It’s no secret that the demand for pediatric care in the US has steeply outgrown the number of practicing physicians.1 “Our next appointment is four weeks from now” has become a familiar refrain at pediatric offices across the country.
The statistics help tell the story:
- As of 2014, there were 28,000 pediatric medical providers caring for more than 80 million children in the US.2
- Up to 30% of children in the US must travel more than 80 miles to see certain pediatric subspecialists.3
The shortage is, in part, a reflection of the fact that becoming a pediatric physician takes about 6 years of additional training. But a pediatrician may well earn less than a specialist, a fact that makes medical students think twice before they specialize in pediatrics.
Faced with this pediatric physician shortage, your practice might need to take creative approaches to meeting young patients’ healthcare needs. Here are 4 strategies to consider.
1. Remove Barriers For Non-MD Providers4
From a patient’s perspective, “doctor” generally means a physician with an MD. However, many nurse practitioners (NPs) are trained as primary care providers in pediatric care.5
Not only have nurse practitioners been providing many primary care services to pediatric patients, they’ve also expressed willingness to take the lead in patient-centered medical homes.6
Hiring NPs might ease some pressure on your office, particularly during the winter months as more patients present with viral illness symptoms.
Another option: medical assistants, who can perform advanced medical duties, such as:7
- Serving as a contact person for patients with chronic diseases
- Providing customized health education for parents
- Serving as a “health coach” for older children (e.g., young athletes)

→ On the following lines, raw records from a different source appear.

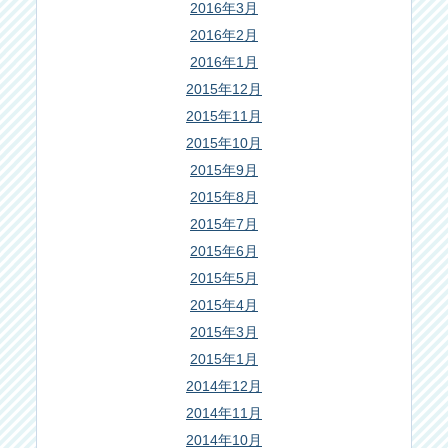
2016年3月
2016年2月
2016年1月
2015年12月
2015年11月
2015年10月
2015年9月
2015年8月
2015年7月
2015年6月
2015年5月
2015年4月
2015年3月
2015年1月
2014年12月
2014年11月
2014年10月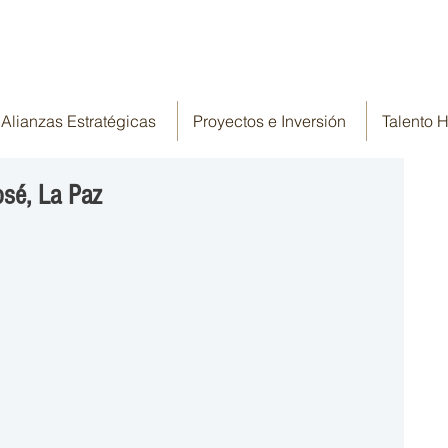
Alianzas Estratégicas
Proyectos e Inversión
Talento
osé, La Paz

Practices are recognizing this opportunity, with perhaps surprising results. For instance, New Jersey’s Atlanticare Special Care Center (a practice for adult patients) reduced emergency room visits percent8 by adopting a medical home model that uses medical assistants as health coaches.
2. Let Doctors Be Doctors
It’s a problem that keeps growing for physicians nationwide: administrative tasks take too much time away from patients. This is when practice management strategies become critical.
In our last blog, we talked about ways to improve management at your practice to save time and deliver better care. For example:
- Add synchronized, bundled prescription renewal through your patient portal
- Use visual aids to explain medical concepts, which can save time
- Leverage your website to answer patient questions and reduce the amount of time your staff spends on the phone
Keep seeking out strategies like these and, if necessary, consider hiring a practice consultant. Even a few minutes of time saved per day can significantly add up on a monthly or yearly basis.
3. Embrace Telemedicine
Telemedicine9 may be another low-cost solution to help manage the pediatric physician shortage. And, its technology evolves, providers may be able to diagnose a wider range of issues more accurately.
Telemedicine is already addressing a major root of the shortage problem — uneven geographic distribution of providers. It’s often difficult for rural hospitals to support many specialists.
Telemedicine allows small hospitals or practices to connect to bigger medical centers and make more specialists available to their patients.
The American Academy of Pediatrics supports the increased use of telemedicine10, touting its potential for:
- Improving access to care
- Increasing communication among providers
- Enhancing continuous care by linking primary and specialty care providers
4. Make An Impact On Education And Training
Medical school enrollment is increasing every year, but many students make their residency choices out of practical necessity instead of personal preference.
This might drive them away from pediatrics, a field that doesn’t generally offer as many residency programs as other primary care fields, such as family medicine, general surgery, and obstetrics/gynecology.11
Medical practices could emulate some private organizations and consider establishing scholarship and fellowships to encourage more young physicians to pursue pediatrics.
All of these steps combined may help reduce the physician shortage in pediatrics and make excellent care available to more young patients nationwide.